Programın açılış konuşmalarını Türkiye Barolar Birliği (TBB) Başkanı Av. Prof.Dr. Metin Feyzioğlu, Kastamonu Belediye Başkanı Galip Vidinlioğlu, Kastamonu Üniversitesi Rektörü Prof.Dr.Ahmet Hamdi Topal ve Kastamonu Barosu Başkanı Av.Özgür Demir yaptı.

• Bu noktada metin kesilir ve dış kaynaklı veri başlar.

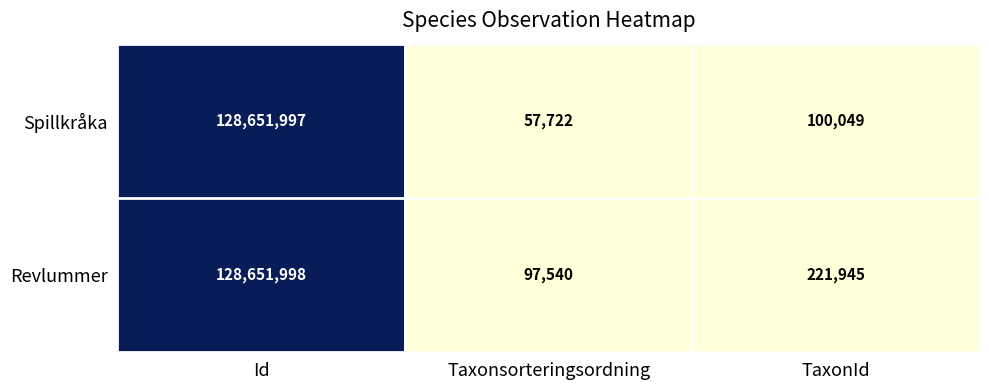

What is the difference between the Spillkråka values at TaxonId and Id?

128551948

Prof. Dr. Mehmet Serhat Yılmaz’ın yöneticiliğini yaptığı panelde Marmara Üniversitesi Hukuk Fakültesi Milletlerarası Özel Hukuk Anabilim Dalı Başkanı Prof. Dr. Sibel Özel, Türkiye Barolar Birliği Başkan Yardımcısı Av. Hüseyin Özbek, Kastamonu Üniversitesi Fen Edebiyat Fakültesi Tarih Bölümü Başkanı Doç. Dr. Ercan Çelebi ve Milli Savunma Üniversitesi Alparslan Savunma Bilimleri Enstitüsü Müdürü Doç. Dr. Alb. Hüsnü Özlü konuşmacı olarak katıldı.
Türkiye Barolar Birliği Başkanı Metin Feyzioğlu, panel öncesinde yaptığı konuşmada Milli Mücadele döneminde Kastamonu ve özellikle de İnebolu’nun öneminden bahsetti.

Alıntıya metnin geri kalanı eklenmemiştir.